Amazon: Trotz Mega-Umsatz - Internet-Riese zahlt keinen Cent Steuern in der EU
Die Corona-Pandemie hat den Trend zum Internet-Shopping noch mal beschleunigt. Amazon beschert der Boom astronomische Gewinne, doch in Europa zahlt der Konzern keine Steuern - im Gegenteil.
Seattle - 65 Prozent mehr Gewinn als erwartet: Ende April hat der Internet-Riese Amazon seine Quartalszahlen vorgelegt - und dabei zum vierten Mal in Folge die ohnehin riesigen Erwartungen pulverisiert. Im ersten Quartal meldete der Online-Gigant ein Umsatzplus von satten 44 Prozent auf 108,5 Milliarden Dollar. Operativ verdreifachte Amazon den Gewinn zum Jahresauftakt auf 8,9 Milliarden Dollar. Die Aktie schnellte daraufhin nach oben und markierte einen neuen Rekord.
Einen nicht unbeträchtlichen Teil seiner Gewinne erwirtschaftet Amazon in Europa. Die europäische Niederlassung setzte im vergangenen Jahr 44 Milliarden Euro um. Allein die Umsätze in Deutschland stiegen im ersten Corona-Jahr um rund 33 Prozent auf etwa 24,7 Milliarden Euro an – mehr Einnahmen generiert Amazon nur in den USA. Doch Körperschaftssteuer hat der Online-Riese trotz des Mega-Gewinns nicht gezahlt, wie die britische Zeitung The Guardian berichtet.
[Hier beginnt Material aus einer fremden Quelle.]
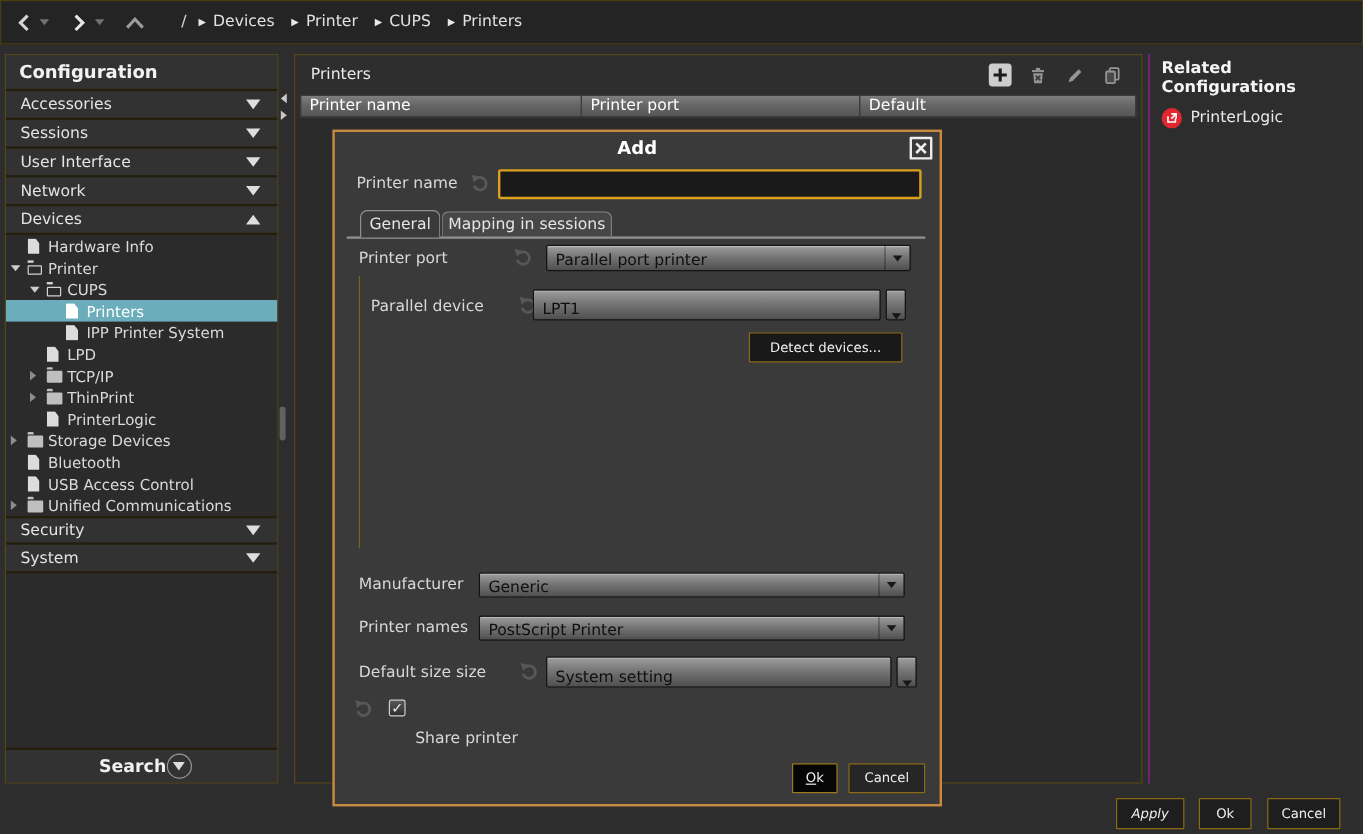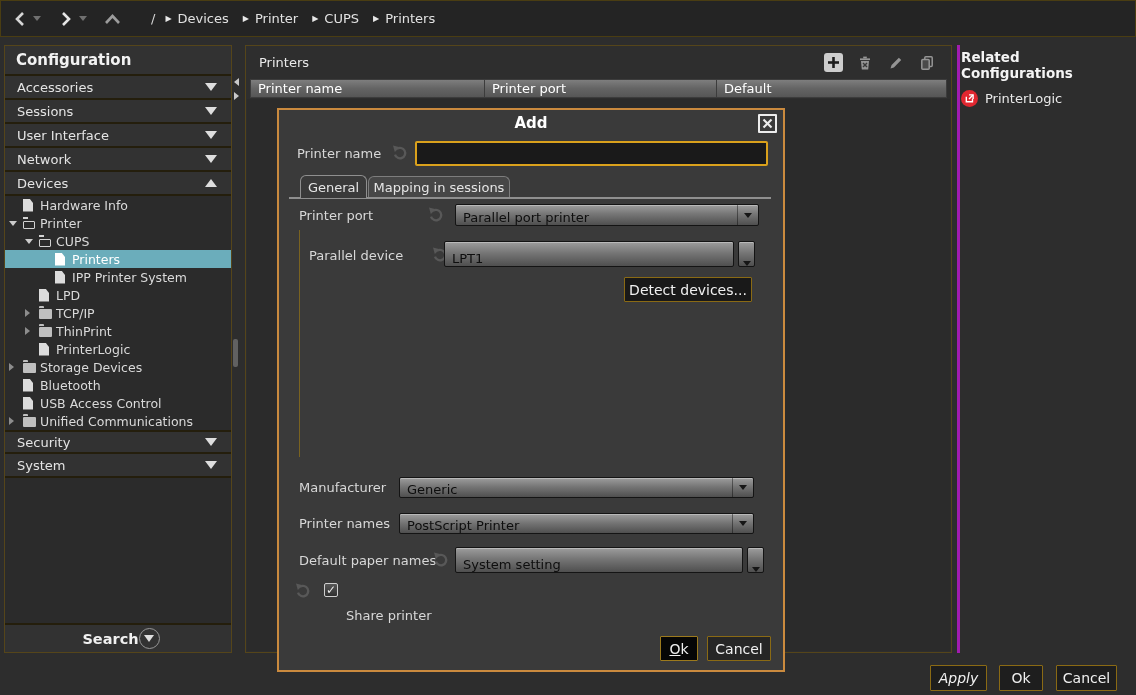--- a/index.html
+++ b/index.html
@@ -86,28 +86,28 @@
   .thead { display:flex; margin:0 4px; height:19px; }
   .th {
     background:linear-gradient(180deg,#7e7e7e,#646464 50%,#565656);
     border:1px solid #3c3c3c; border-left:none; color:#ffffff;
     display:flex; align-items:center; padding-left:7px; cursor:pointer;
   }
   .th:first-child { border-left:1px solid #3c3c3c; }
   .tbody { position:absolute; left:1px; right:1px; top:53px; bottom:1px; background:#2b2b2b; }
 
   
-  .related { position:absolute; left:957px; top:45px; width:179px; height:608px; border-left:3px solid #a21caf; padding:4px 0 0 1px; }
+  .related { position:absolute; left:957px; top:45px; width:179px; height:608px; border-left:1px solid #a21caf; padding:4px 0 0 10px; }
   .rel-title { font-weight:bold; font-size:13.5px; color:#f4f4f4; }
   .rel-item { display:flex; align-items:center; gap:7px; margin-top:9px; cursor:pointer; color:#e8e8e8; }
 
   
   .btn-dark {
     background:#1e1e1e; border:1px solid #8a6a14; color:#f0f0f0;
-    font-family:inherit; font-size:14px; cursor:pointer; border-radius:1px;
+    font-family:inherit; font-size:11px; cursor:pointer; border-radius:1px;
   }
   .footer-btn { position:absolute; top:665px; height:26px; }
   .f-apply { left:930px; width:57px;font-style:italic; }
   .f-ok { left:999px; width:44px; }
   .f-cancel { left:1056px; width:61px; }
 
   
   .dialog {
     position:absolute; left:277px; top:108px; width:508px; height:564px;
     background:#3a3a3a; border:2px solid #ca8a3e; z-index:10;
@@ -450,21 +450,21 @@
     </div>
 
     <div class="dlg-label" style="left:20px; top:406px;">Printer names</div>
     <div class="dd" style="left:120px; top:403px; width:355px; height:21px;">
       <span>PostScript Printer</span>
       <span class="arrow-zone">
           <span class="tri-dn-dark"></span>
         </span>
     </div>
 
-    <div class="dlg-label" style="left:20px; top:443px;">Default paper names</div>
+    <div class="dlg-label" style="left:20px; top:443px;">Default size size</div>
     <svg class="revert" style="left:154px; top:442px;" viewBox="0 0 16 16">
         <path d="M 5 3.8 A 5.2 5.2 0 1 1 3 9.6" fill="none" stroke="#585858" stroke-width="2.3"></path>
         <polygon points="1,0.6 7.8,2.2 2.8,7" fill="#585858"></polygon>
       </svg>
     <div class="combo-field" style="left:176px; top:437px; width:288px; height:26px;">
       <span>System setting</span>
     </div>
     <div class="combo-btn" style="left:468px; top:437px; width:17px; height:26px;">
         <span class="tri-dn-dark"></span>
       </div>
Trotz Mega-Umsatz schreibt Amazon in Europa offiziell Verlust – Steuerbefreiungen winken
Obwohl Amazon von der Corona-Pandemie profitiert wie wohl kaum ein zweites Unternehmen, verzeichnete die europäische Niederlassung mit Sitz in Luxemburg offiziell einen Verlust von 1,2 Mrd. Euro. Das macht die Körperschaftssteuer hinfällig. Mehr noch: Laut Lebensmittelzeitung seien der vermeintlich defizitären Amazon-Niederlassung 56 Millionen Euro an Steuergutschriften zugesprochen worden, die bei möglichen, künftigen Gewinnen steuermindernd gegengerechnet werden könnten.
Die britische Labour-Abgeordnete Margaret Hodge schlug deshalb im Guardian Alarm: „Amazons Einnahmen sind aufgrund der Pandemie in die Höhe geschnellt, während unsere Innenstädte zu kämpfen haben“, sagte sie. Amazon leite demnach seine Gewinne in Steueroasen wie Luxemburg um und vermeide so, seinen fairen Steueranteil zu zahlen.
Amazon: Internet-Händler zahlt wohl auf Jahre keine Steuern in der EU
Paul Monaghan, Geschäftsführer der britischen Fair Tax Foundation, bestätigt das: Amazons verbuche den Großteil seines Einkommens in Großbritannien und Deutschland, sagt er. Angesichts der enormen vorgetragenen Verluste würde das auch in den kommenden Jahren so bleiben, ist er sich sicher.
Bei Amazon sieht man das erwartungsgemäß anders, erklärt die Praxis für rechtens und verweist auf niedrige Gewinne aufgrund der hohen Investitionen und kleiner Margen im Online-Handel. „Wir haben seit 2010 mehr als 78 Milliarden Euro in Europa investiert, und ein Großteil dieser Investitionen fließt in die Infrastruktur, die viele Tausende neue Arbeitsplätze schafft“, zitiert die Lebensmittelzeitung einen Amazon-Sprecher.
Amazon ist kein Einzelfall: Auch Facebook, Google und Co. nutzen Schlupflöcher im System
Laut Fair Tax Foundation ist Amazons Steuerkonzept kein Einzelfall. Viele multinationale Unternehmen würden mithilfe komplexer Strukturen Schlupflöcher im System nutzen. Allein die sechs größten amerikanischen Tech-Unternehmen (Amazon, Facebook, Google, Netflix, Apple und Microsoft) hätten sich so in den vergangenen zehn Jahren mindestens hundert Milliarden Dollar „gespart“.
Auch in den USA steht Amazons Steuerpraxis derzeit in der Kritik. Erst vor wenigen Wochen hatte US-Präsident Joe Biden Amazon angegriffen: Viele der 500 weltweit größten Unternehmen, „inklusive Amazon“, würden keinen einzigen Cent Bundessteuer zahlen. Das sei „einfach falsch“. Daraufhin hatte sich Amazon-Chef Jeff Bezos für höhere Steuern auf Firmengewinne ausgesprochen.